My Name - My Mark??

Posted on September 30, 2020 in Intellectual Property , Commercial , Private Client (Tags:)

This month has seen the successful end to a ten-year battle by Argentinian football legend Lionel Messi for the use of his name as a trade mark in relation to sports clothing and equipment in Europe.  Messi first filed his application for an Europe-wide trade mark in 2011 but came up against opposition by the Spanish cycling brand MASSI which had an earlier registration of the word MASSI in the same classes of goods as those applied for by Messi.  Trade mark applications are capable of being opposed by any person who wishes to prevent their registration.  MASSI successfully opposed Messi’s trade mark at the EU Intellectual Property Office but the decision was subsequently overturned on appeal by Messi.  This was based on the Court’s view that there was no likelihood of confusion due to Messi’s considerable reputation, which outweighed the similarity of his trade mark to that of the cycling brand MASSI. 

After a further appeal the case ended up in the European Court of Justice which relied heavily on the reputation of Messi as one of the world’s best football players and found that reputation could influence the public’s perception of the trade mark.  What was particularly interesting was that the Court found that Messi’s reputation was a well-known fact that could be determined from generally accessible sources and was therefore relevant in assessing the public’s perception of the mark. 
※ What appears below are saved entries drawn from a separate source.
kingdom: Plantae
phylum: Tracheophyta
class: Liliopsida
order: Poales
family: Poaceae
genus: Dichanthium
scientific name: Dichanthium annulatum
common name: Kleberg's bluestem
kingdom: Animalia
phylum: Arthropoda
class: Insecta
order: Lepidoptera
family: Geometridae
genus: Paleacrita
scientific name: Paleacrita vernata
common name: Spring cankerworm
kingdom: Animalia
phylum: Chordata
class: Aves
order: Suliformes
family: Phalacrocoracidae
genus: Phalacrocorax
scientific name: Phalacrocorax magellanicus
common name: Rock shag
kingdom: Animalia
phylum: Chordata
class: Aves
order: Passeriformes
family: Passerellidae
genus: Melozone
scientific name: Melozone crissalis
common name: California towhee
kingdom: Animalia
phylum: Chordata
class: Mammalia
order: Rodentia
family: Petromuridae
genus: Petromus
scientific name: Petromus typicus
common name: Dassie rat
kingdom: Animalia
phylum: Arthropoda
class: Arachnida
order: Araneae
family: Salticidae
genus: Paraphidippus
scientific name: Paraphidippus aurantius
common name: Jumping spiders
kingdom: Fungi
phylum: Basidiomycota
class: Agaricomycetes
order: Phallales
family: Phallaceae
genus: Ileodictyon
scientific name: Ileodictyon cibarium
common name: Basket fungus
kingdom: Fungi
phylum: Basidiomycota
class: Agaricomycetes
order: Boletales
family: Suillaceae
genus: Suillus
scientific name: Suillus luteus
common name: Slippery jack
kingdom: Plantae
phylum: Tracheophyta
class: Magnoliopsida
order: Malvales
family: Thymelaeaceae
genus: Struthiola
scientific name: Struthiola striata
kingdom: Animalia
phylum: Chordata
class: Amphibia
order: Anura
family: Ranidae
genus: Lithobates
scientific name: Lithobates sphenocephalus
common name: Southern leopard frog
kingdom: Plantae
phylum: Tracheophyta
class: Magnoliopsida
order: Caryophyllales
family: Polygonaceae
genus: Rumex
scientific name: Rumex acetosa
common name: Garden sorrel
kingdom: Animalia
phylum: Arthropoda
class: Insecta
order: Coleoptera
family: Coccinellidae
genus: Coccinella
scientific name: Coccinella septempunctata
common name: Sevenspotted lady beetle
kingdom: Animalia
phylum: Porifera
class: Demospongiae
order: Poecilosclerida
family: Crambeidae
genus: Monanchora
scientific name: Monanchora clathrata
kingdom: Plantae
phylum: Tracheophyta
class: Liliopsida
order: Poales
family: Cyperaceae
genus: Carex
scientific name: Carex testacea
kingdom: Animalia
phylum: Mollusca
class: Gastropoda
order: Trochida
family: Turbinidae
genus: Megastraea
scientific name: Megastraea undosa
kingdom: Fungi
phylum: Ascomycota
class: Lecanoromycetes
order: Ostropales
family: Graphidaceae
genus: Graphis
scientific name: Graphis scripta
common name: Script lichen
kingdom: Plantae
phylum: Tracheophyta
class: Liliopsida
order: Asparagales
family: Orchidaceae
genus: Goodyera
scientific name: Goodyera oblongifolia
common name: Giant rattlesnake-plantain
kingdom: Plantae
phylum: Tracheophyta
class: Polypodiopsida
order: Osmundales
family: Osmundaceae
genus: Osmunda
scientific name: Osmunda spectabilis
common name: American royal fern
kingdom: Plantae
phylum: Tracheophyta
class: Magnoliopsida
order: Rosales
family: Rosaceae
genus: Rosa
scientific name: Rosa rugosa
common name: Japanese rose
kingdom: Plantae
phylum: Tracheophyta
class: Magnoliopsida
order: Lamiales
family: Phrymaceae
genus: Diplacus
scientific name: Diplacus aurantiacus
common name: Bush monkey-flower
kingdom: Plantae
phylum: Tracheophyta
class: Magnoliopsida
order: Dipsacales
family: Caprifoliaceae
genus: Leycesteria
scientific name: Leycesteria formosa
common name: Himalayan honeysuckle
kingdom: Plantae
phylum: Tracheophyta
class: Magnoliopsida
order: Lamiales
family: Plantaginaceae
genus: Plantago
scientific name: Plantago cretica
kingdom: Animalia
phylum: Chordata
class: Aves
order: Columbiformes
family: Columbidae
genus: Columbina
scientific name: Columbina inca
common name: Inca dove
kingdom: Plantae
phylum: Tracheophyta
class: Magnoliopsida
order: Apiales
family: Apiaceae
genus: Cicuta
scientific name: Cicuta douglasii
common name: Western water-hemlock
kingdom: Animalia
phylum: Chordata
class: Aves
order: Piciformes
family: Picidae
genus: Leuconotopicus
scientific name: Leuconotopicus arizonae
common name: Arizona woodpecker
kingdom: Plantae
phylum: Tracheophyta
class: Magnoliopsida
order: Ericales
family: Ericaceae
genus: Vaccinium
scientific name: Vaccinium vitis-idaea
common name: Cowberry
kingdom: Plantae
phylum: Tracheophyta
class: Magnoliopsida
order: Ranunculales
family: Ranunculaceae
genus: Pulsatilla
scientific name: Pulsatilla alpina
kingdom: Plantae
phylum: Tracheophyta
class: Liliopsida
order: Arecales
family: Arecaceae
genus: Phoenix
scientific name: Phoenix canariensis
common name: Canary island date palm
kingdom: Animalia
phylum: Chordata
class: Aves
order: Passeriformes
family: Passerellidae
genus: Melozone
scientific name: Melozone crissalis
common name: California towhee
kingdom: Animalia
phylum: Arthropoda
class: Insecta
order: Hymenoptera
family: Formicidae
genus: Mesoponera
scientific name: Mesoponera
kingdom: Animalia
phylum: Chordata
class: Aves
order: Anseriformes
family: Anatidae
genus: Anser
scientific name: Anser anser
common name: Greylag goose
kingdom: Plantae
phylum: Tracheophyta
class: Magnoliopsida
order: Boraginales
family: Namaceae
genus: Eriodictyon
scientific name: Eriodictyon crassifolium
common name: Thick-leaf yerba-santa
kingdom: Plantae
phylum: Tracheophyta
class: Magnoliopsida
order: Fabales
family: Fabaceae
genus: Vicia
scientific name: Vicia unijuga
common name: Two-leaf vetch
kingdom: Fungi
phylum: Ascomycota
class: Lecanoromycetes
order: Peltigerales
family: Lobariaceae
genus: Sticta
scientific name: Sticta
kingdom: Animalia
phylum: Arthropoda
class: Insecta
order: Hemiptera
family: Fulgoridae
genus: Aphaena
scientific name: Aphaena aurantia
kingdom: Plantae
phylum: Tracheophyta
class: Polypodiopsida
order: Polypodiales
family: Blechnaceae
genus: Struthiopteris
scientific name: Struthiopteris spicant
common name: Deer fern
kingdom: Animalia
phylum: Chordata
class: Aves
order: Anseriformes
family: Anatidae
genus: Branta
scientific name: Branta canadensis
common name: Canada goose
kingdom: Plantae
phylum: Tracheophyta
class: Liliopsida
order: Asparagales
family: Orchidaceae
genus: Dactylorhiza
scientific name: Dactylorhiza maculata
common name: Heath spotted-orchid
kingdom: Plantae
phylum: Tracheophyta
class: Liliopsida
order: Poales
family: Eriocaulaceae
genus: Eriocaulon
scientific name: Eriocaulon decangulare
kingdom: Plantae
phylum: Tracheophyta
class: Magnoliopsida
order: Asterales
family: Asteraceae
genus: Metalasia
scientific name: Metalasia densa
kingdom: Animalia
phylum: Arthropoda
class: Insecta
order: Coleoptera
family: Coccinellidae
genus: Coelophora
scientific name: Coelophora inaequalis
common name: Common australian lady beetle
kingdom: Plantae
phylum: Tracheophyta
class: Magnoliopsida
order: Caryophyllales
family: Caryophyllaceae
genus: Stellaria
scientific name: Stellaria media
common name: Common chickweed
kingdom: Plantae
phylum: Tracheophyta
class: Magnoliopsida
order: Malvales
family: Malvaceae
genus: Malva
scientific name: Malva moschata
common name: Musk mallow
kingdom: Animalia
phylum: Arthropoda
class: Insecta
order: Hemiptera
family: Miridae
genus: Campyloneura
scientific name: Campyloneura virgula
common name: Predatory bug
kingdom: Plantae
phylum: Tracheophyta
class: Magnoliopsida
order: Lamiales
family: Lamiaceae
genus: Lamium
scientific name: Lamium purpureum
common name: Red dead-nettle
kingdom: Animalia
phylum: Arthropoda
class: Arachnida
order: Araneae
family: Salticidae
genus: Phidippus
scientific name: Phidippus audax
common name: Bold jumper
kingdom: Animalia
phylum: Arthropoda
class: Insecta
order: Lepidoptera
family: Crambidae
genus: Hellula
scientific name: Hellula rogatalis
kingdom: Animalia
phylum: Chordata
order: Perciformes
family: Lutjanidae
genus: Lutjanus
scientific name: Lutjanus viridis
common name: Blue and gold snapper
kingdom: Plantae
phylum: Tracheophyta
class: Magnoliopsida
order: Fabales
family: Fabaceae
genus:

Reputation is an important element in determining trade mark disputes in many jurisdictions and particularly in Europe, and it is unusual for it to be accepted as a fact without further evidence being provided of that reputation in the market-place.  In this case, given the celebrity status of Messi, the Court was prepared to determine reputation from generally accessible sources and even went as far as to say that Messi is not only known amongst football fans and sports followers but would also be known by a majority of people “who are informed and reasonably attentive” and “who read newspapers, watch television, go to the cinema or listen to the radio”.  It is also relevant that goods which the trade mark is associated with are sports clothes which the public was likely to know and associate with Messi.

Reputation of the trade mark is also relevant in New Zealand trade mark cases.  It is an essential component where a party owns a trade mark which has not been registered, and is considered in cases involving registered trade marks in determining the likelihood of confusion in the market.  It is also important where a trade mark is so well known that it could be used to prevent competitors from using a similar mark in relation to goods or services which bear no resemblance to those of the owner of the well-known mark.

This often leads to the “David and Goliath” trade mark stories in the media, where a large well funded business tries to prevent a smaller, often newer, business from using its chosen brand due to the strength of its reputation in a mark.  One famous example of this is the Blackball Hilton (now cheekily called “Formerly the Blackball Hilton”) after threatened action by the Hilton Hotel chain. 

What the Messi example does tell us is that even if you are a celebrity with a worldwide reputation, it can take years and a very large legal bill to get your name registered as a trade mark if it is similar to an earlier registered mark, so getting your application right to start with is crucial.

As long as you can claim there is no likelihood of confusion at the time you register your trade mark, registration of a trade mark will give you much better rights than relying on any reputation you might build up in your name.